Intervista a Carlo Colombi, cofondatore di CSD

09.11.2020
 

Foto: Carlo Colombi (fotografo: Hugues Siegenthaler)

In occasione del 50° anniversario della creazione di CSD, abbiamo invitato Carlo Colombi, la «C» di CSD, uno dei tre fondatori nel 1970, per un’intervista presso la sede del gruppo CSD a Givisiez (Friburgo). Nel corso della sua visita, Carlo Colombi ha condiviso i suoi ricordi con i collaboratori e i membri dell’attuale direzione e ha dedicato un paio d’ore a Olga Darazs, presidente del Consiglio d’amministrazione di CSD, e a Daniel Signer, responsabile marketing/comunicazione, per un’intervista di cui vi presentiamo qui alcuni passaggi.


Signor Colombi, può parlarci degli esordi di CSD (Colombi, Schmutz e Dorthe)?
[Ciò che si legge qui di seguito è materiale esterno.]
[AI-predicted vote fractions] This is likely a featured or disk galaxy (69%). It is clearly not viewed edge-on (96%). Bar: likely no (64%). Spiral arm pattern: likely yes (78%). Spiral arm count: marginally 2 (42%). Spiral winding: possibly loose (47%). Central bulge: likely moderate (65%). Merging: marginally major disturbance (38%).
Negli anni ’60 lavorai per le Forze motrici bernesi (oggi BKW), che mi incaricarono di costruire le fondamenta della centrale di Mühleberg. Questo mandato fu poi ripreso da uno studio d’ingegneria bernese la cui unità geotecnica era diretta da Bernard Schmutz. Mi proposero un contratto di lavoro che rifiutai: in realtà non ho mai firmato un contratto di lavoro in tutta la mia vita! Fui poi nominato codirettore e diressi «l’istituto di geotecnica » insieme a Bernard Schmutz. Pensando al futuro, eravamo giunti alla conclusione che questo istituto sarebbe potuto diventare un’azienda specializzata in geologia e ambiente. Era un’idea inedita, moderna e pionieristica. Nessuno sul mercato offriva una combinazione di servizi del genere e il settore si prendeva gioco di noi. Bernard Schmutz e io portammo avanti la nostra idea perché vedevamo le opportunità legate a queste professioni. Decidemmo poi di creare la nostra azienda. Al suo ritorno dall’Africa, dove lavorava come geologo per il BRGM, Jean-Pierre Dorthe si unì a noi. Tutto il personale dell’istituto geotecnico voleva seguire le nostre orme. Dissi loro: «È impossibile! Non abbiamo un mandato, partiamo da zero!». Ciononostante, tutti diedero le dimissioni e così, con 20 persone e un capitale di 200’000 franchi, decidemmo di lanciarci. Il nostro capitale iniziale era appena sufficiente per pagare due mesi di stipendi. Fortunatamente UBS si fidò di noi e ci concesse un prestito.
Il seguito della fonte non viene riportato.